不是你,當年跑走的是個綠色頭發的家夥,不對,不對。亦海眼神有點混亂。

我知道他是誰,博衣海平靜的說。

誰,快告訴我!

看著那空洞洞的胸膛,博衣海微微一笑,唯一被記在心裏的人,心不在了,所以就忘記了嗎?

忘海。

忘海?忘海是誰?

博衣海怔住,忘海是誰?這該怎麽說?閉上眼睛,手輕靠上胸膛,感受著蓬勃的心跳。嘴裏默念蛇的名字,發現自己加速跳動的心臟,原來自己,已經愛上。

忘海是你最愛的人。堅定的說出。

黑暗崩潰,光明重現。

睜開眼,博衣海發現自己正躺在地板上。淚漬侵染了襯衫,腦海中卻一片空白。

自己這是怎麽了?

門外的釋無奈的嘆氣,蛇,我們都盡力了。

而博衣海卻

全忘了。

說全忘了也不盡然,只是忘記了所有關於亦海與蛇的東西。

好像一切重來,而時間卻沒有倒退。

距離蛇沈睡的時間被縮短的只有半個月。

博衣海將他對蛇的感情告訴了亦海,亦海沒有了心,不能理解,愛這個東西,讓亦海所創造的黑暗的世界卻破碎,好不容易說出口的感情被徹底的撕碎。所以,關於蛇的記憶全都成了碎片。一片一片,散落在血內丹的表面。那是亦海心臟的地方。

同樣,他與希之間的間隔也被忘記。

密室裏的蛇依舊微笑看著對面猖狂大笑的希。記不起來又怎麽樣,剛剛博衣海那句最愛的人已經讓他覺得死而無憾。

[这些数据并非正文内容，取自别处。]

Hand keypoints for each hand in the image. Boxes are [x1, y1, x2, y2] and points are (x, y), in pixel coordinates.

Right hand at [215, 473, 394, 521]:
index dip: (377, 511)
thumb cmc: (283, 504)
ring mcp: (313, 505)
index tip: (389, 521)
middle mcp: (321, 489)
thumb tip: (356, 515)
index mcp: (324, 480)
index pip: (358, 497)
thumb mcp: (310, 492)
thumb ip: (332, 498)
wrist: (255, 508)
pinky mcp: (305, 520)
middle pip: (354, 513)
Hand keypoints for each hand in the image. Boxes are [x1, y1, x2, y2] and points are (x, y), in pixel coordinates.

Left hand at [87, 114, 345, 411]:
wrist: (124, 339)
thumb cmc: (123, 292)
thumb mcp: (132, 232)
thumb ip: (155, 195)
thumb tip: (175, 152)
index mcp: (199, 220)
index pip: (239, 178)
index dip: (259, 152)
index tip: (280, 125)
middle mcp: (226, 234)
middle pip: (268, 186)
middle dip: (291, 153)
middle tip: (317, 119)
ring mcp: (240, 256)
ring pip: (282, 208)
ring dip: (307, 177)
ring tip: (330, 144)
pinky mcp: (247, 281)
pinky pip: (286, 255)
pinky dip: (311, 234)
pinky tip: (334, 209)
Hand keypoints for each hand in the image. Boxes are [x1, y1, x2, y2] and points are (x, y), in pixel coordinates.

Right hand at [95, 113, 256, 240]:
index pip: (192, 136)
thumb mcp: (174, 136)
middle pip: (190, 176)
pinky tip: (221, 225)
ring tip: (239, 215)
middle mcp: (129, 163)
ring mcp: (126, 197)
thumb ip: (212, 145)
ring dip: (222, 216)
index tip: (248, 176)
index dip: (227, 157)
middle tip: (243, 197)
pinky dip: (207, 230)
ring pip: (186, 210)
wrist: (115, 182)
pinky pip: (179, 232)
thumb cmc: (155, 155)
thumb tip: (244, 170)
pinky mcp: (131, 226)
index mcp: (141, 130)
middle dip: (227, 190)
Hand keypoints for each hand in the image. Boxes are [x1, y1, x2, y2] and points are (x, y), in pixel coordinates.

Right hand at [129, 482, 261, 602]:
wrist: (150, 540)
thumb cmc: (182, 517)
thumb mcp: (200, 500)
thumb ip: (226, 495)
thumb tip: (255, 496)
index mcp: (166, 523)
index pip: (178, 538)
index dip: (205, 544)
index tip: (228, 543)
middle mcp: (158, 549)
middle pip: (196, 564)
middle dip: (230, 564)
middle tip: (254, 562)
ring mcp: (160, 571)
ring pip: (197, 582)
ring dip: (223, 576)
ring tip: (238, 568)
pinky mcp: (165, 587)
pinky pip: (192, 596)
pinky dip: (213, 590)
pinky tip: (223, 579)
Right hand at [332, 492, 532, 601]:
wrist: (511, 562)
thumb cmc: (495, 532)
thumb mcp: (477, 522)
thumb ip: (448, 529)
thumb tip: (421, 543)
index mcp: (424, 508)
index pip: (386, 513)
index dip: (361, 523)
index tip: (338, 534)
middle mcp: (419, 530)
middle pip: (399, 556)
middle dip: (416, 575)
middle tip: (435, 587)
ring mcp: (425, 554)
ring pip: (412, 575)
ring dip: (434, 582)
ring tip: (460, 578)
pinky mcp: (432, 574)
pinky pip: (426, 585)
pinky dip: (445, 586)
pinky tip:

時隔千年,少年時保留的不安徹底消除,縱然將陷入沈睡,想必會是一個很好的夢。

海,如果你的靈魂被希抹除,那麽我將永遠的陷入夢中與你再續天倫之樂。然後,在夢中的時候,現實中因為血內丹被判處靈魂死刑,這樣我們都能消散於這天地之間。

希一躍而起,快步走出這密室,現在這個密室,已經對他沒有任何的禁錮作用。回頭看了看癡笑的蛇,臉上盡是不屑,這個世上,怎麽可能有那麽純真的愛戀。

血內丹光芒大綻,引得天地異象。

天界的老頑固們受這一驚,紛紛前往人界。

蛇,在劫難逃。

他卻依然無動於衷。

冰替不解的看著安然打坐的蛇,自己的這個好友難道是真的放棄了嗎?可是自己無論怎樣都不想他遭受魂刑的痛苦。自己,必須做點什麽。

日子據那天已經過去一周,博衣海每天上班下班,或者有時候陪著希去逛街,順帶一提,博衣海的公司裏面也沒有了一個叫做博詢的助理。

不知怎的,這幾天博衣海總覺得日子過得慌,像什麽不好的事情要臨近。

看著美貌的希,自己的心卻少了雀躍的感覺。像空了一樣,除了心跳,什麽都沒有。

希好像也與自己記憶中有些許不一樣,但又說不出是哪裏變化了。

釋帶著彼岸在博衣海的家中圈圈畫畫一些詭異的符號,當初封閉大部分博衣海記憶的就是彼岸,現在,他們要解開全部的封印,為了賭最後一把。